Even for Leonard, whose willpower is among the strongest in the league, it takes a toll.

“In this profession, sometimes you feel like you don’t have a say so in your personal life just because it’s all football, all football,” Leonard said Wednesday. “When you feel like you have to hold a shade up on your personal life because of your football life, it eats you up. I just wasn’t in a good mental place because I couldn’t be around my family whenever they needed it. So yeah, it was tough, but I learned from it.”

So Leonard used the first two months of the offseason to better himself. He worked on his mental health. He worked on being the best version of Darius Leonard he could be.

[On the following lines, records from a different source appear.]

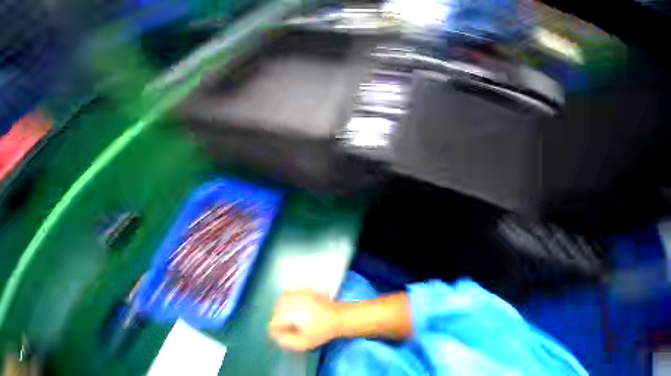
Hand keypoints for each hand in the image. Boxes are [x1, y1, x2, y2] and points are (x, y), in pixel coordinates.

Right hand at [269, 290, 339, 351]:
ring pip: (283, 296)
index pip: (275, 319)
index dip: (274, 328)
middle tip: (282, 325)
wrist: (336, 316)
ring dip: (281, 306)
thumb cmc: (321, 331)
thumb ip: (286, 340)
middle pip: (278, 306)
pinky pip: (292, 289)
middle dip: (276, 315)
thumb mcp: (303, 343)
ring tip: (286, 315)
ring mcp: (301, 293)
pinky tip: (291, 303)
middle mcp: (296, 300)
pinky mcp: (306, 289)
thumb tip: (275, 334)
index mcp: (294, 314)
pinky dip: (287, 295)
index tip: (278, 333)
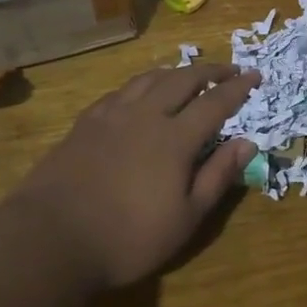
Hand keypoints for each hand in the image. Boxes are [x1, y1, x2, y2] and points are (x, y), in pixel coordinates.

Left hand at [7, 65, 258, 291]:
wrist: (52, 237)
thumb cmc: (128, 237)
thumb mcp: (186, 218)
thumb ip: (218, 176)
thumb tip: (248, 143)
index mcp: (175, 137)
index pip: (215, 102)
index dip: (238, 87)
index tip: (255, 76)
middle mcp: (145, 115)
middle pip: (182, 79)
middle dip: (209, 71)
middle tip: (228, 69)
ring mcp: (111, 115)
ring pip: (148, 79)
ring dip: (174, 72)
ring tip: (186, 74)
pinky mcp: (84, 123)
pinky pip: (119, 91)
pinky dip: (140, 85)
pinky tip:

It’s a courageous thing to stand in front of the masses and admit to struggling with mental health. While progress is being made, there are still factions of fans who simply don’t care. They only view players for their worth as athletes and not as human beings.

Standing in the midst of that, fearless to tackle a persistent issue like mental health is what makes Leonard stronger each year. Now, he comes into 2022 having found himself in a much better place.

“This offseason I stayed away from ball for probably two months, and I realized I have to work on me as a person,” Leonard said. “I have to work on me showing my emotions and not allow peoples’ comments to hurt me as much as it did. A lot of things there, but feeling good, feeling great.’’

Leonard is a valuable piece to the Colts defense and an even more valuable piece to their locker room as a leader and a person.

The fight against mental health is not an easy one. It’s not one that can be overcome in one fell swoop. It’s a constant battle.

And after rediscovering himself off the field, The Maniac is ready to take on that challenge head-on.